One day when I was - or fancied myself to be - a hip 18-year-old, I was walking down a neighborhood street. It was a warm summer day. I was barefoot and wore a faded pair of blue jeans and a T-shirt. My hair was down to my shoulders. I had a bushy beard. A turquoise thunderbird earring. My appearance was not so abnormal for the times, but it must have been intimidating.
As I walked along I noticed a stooped elderly man making his way toward me. We were alone on the walkway, and our paths were bound to cross. Perhaps my wild appearance would make the man fearful. Should I greet him? Should I look away and just breeze past? Should I cross the street? Why such thoughts for such a simple meeting? I wonder now.
I stared straight ahead, stepped to my side of the path, and walked on. Just as we were opposite each other the man spoke. ''Good day to you,'' he said, and then he was past me.
I wish I had run back to stop him and shake his hand and wish him a good day. Even now, years later, his voice resonates in my mind.
The old man's gift was his greeting. He did not miss the opportunity to give it. I failed to give or even reciprocate the simplest touch. How often I had held back a greeting, a smile, a nod to another person, a stranger.
Jacob Bronowski ended a part of the ''Ascent of Man'' TV series with the words:''We have to close the distance between the push-button order and the human act. We have to touch people.'' During the past two years, living in Moscow, I often recalled the old man on the street of my hometown and Bronowski's words.

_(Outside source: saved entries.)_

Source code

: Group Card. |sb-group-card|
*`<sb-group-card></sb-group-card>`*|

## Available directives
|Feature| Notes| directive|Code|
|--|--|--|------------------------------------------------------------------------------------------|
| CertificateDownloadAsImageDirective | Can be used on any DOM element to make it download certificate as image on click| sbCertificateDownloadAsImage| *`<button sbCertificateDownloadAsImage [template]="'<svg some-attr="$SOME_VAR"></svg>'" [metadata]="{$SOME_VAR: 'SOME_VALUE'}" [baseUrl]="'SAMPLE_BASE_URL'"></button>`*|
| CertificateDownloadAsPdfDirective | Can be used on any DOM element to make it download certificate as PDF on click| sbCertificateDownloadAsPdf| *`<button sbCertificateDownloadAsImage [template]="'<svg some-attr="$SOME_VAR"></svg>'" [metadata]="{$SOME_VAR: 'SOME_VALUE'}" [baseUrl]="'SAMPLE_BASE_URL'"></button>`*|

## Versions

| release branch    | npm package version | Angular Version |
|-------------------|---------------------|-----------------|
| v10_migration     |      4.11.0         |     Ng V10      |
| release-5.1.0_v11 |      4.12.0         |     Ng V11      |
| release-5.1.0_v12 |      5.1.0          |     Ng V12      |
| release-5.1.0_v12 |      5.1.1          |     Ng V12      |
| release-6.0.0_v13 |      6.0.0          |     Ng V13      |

The Muscovite on the street tends to wear a cold, emotionless face that, while having nothing to do with the true Russian character, often intimidates foreigners. It is easy in such an environment to join in on the blank-faced parade.
I did my best to greet those I came into contact with on the street: the militiamen, the babushkas, the knife grinder in front of the butcher shop, the man I passed as I walked to work each morning. A nod, a smile, a word - sometimes returned, sometimes not.
One day in the middle of winter I found myself on skis chasing a Soviet friend through a birch forest on the outskirts of the city. He was giving me a workout and was so far ahead that I had lost sight of him.
Coming into a little clearing, I saw an elderly gentleman skiing toward me at a leisurely pace. The forest was silent except for our breathing and the swishing of our skis. The man obviously saw me, but he chose to look away. Thinking only of the immediate opportunity, I called out, ''Dobry dyen' '' (''Good day''), as we glided past each other.
The man did not know I was an American; we were just two people passing in a cold forest. I sped on to catch my friend. The man said nothing. I am sure he did not stop or even look back. But he heard me. Ah yes, he felt my touch.